[Recorded data]
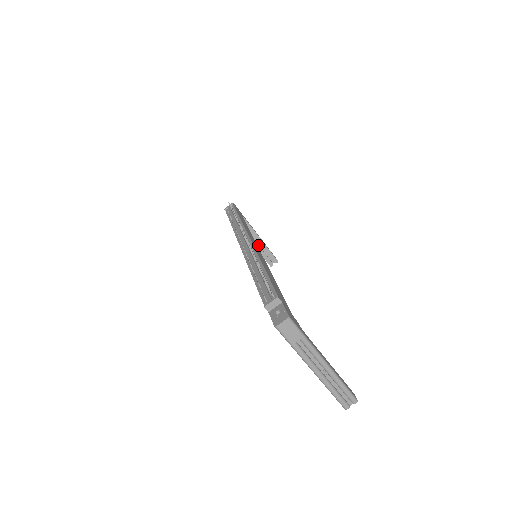
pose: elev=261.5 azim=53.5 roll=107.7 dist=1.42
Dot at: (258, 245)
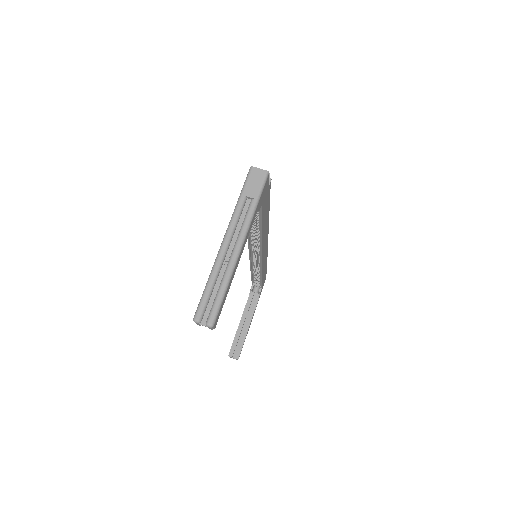
Dot at: (242, 327)
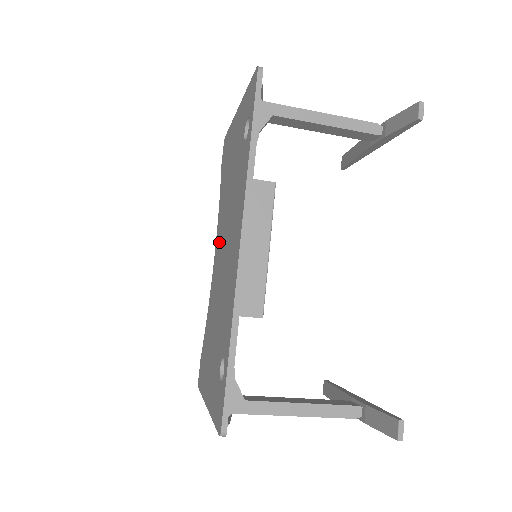
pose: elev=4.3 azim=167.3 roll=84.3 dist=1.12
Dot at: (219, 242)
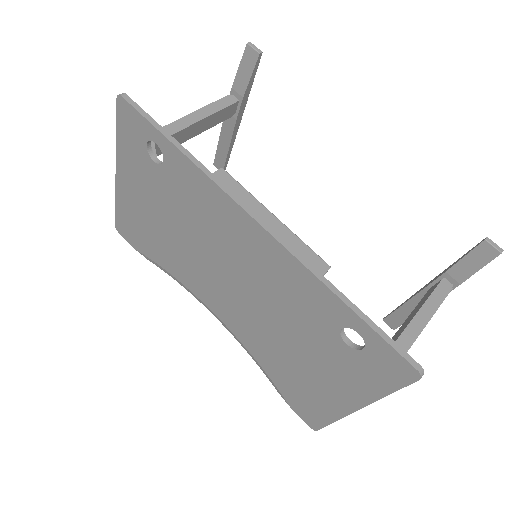
Dot at: (209, 289)
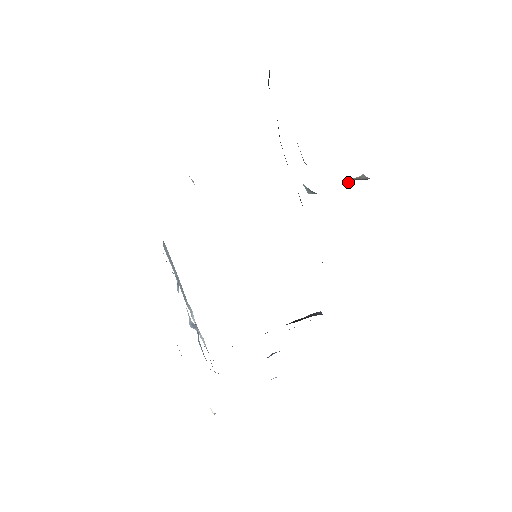
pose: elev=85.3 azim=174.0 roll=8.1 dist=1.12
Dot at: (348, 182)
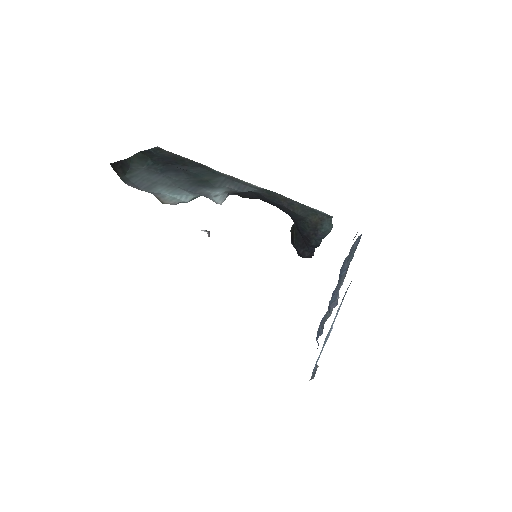
Dot at: occluded
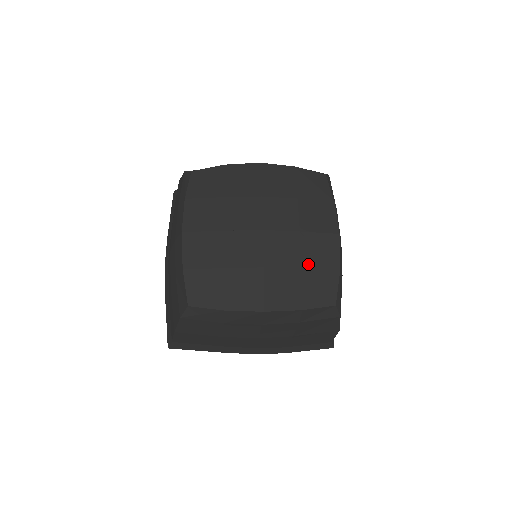
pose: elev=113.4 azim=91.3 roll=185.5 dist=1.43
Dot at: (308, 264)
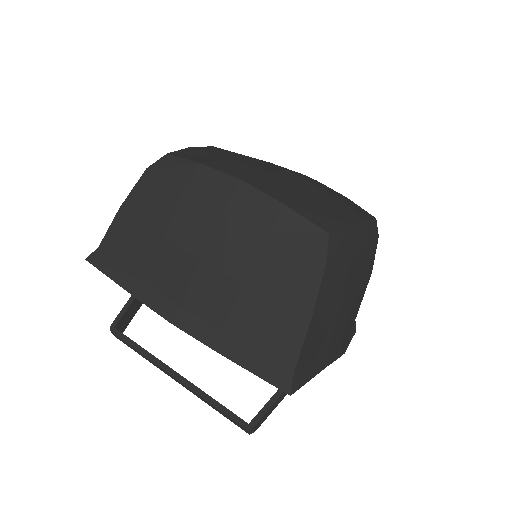
Dot at: (336, 192)
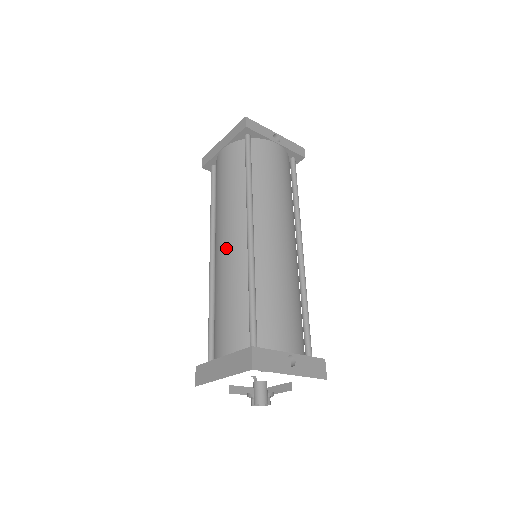
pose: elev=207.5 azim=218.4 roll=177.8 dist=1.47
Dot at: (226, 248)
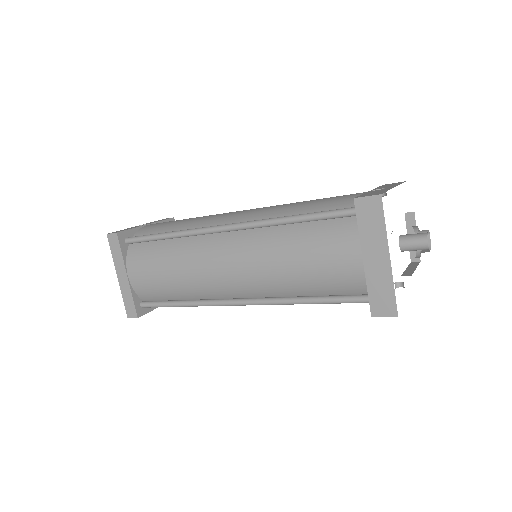
Dot at: (236, 261)
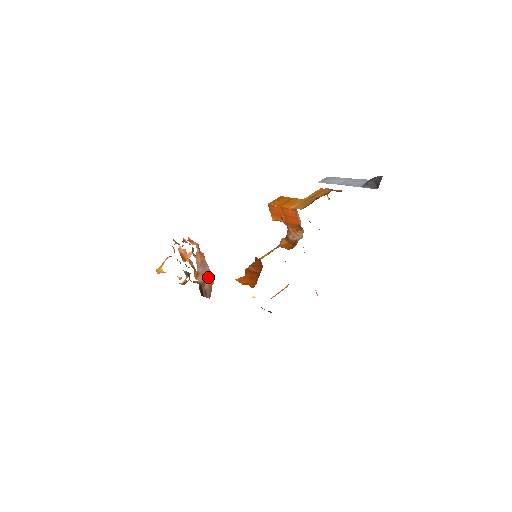
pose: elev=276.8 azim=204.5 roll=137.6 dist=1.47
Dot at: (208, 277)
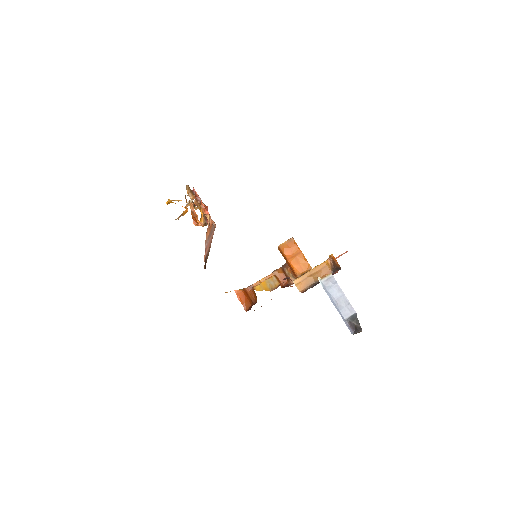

Work required: Render the lines above as a numbered list, omitting any blank lines and leaving out the pictures.

Answer to this exercise:
1. pose: elev=261.5 azim=53.5 roll=107.7 dist=1.42
2. Dot at: (258, 245)
3. Dot at: (242, 327)
4. pose: elev=4.3 azim=167.3 roll=84.3 dist=1.12
5. Dot at: (219, 242)
6. Dot at: (209, 289)
7. pose: elev=85.3 azim=174.0 roll=8.1 dist=1.12
8. Dot at: (348, 182)
9. Dot at: occluded
10. pose: elev=113.4 azim=91.3 roll=185.5 dist=1.43
11. Dot at: (308, 264)
12. Dot at: (336, 192)
13. pose: elev=207.5 azim=218.4 roll=177.8 dist=1.47
14. Dot at: (226, 248)
15. Dot at: (236, 261)
16. pose: elev=276.8 azim=204.5 roll=137.6 dist=1.47
17. Dot at: (208, 277)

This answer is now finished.